Description of the task – Can you copy the lines word for word, from the first one through the line containing "Switzerland is one", both ends included, leaving the pictures out of your answer?

-- Opening Marker --

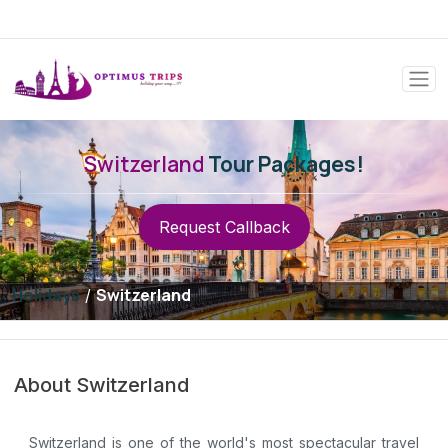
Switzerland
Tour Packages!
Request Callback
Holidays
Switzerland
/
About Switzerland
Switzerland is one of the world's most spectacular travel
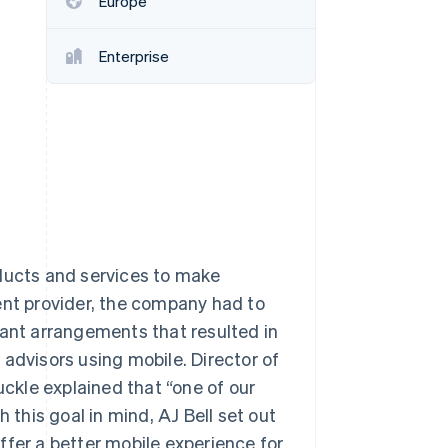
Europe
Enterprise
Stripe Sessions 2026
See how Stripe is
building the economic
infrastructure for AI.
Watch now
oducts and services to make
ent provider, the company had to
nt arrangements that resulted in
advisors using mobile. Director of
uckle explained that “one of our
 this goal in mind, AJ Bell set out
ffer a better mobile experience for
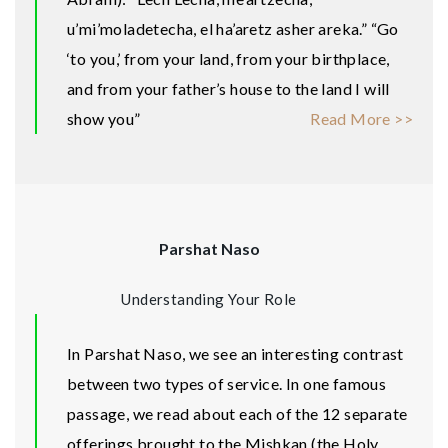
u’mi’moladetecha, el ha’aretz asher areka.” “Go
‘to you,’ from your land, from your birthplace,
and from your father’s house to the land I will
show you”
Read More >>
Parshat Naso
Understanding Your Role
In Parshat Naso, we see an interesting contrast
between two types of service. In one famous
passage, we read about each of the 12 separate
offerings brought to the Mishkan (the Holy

-- Closing Marker --

Response area –
Switzerland
Tour Packages!
Request Callback
Holidays
Switzerland
/
About Switzerland
Switzerland is one of the world's most spectacular travel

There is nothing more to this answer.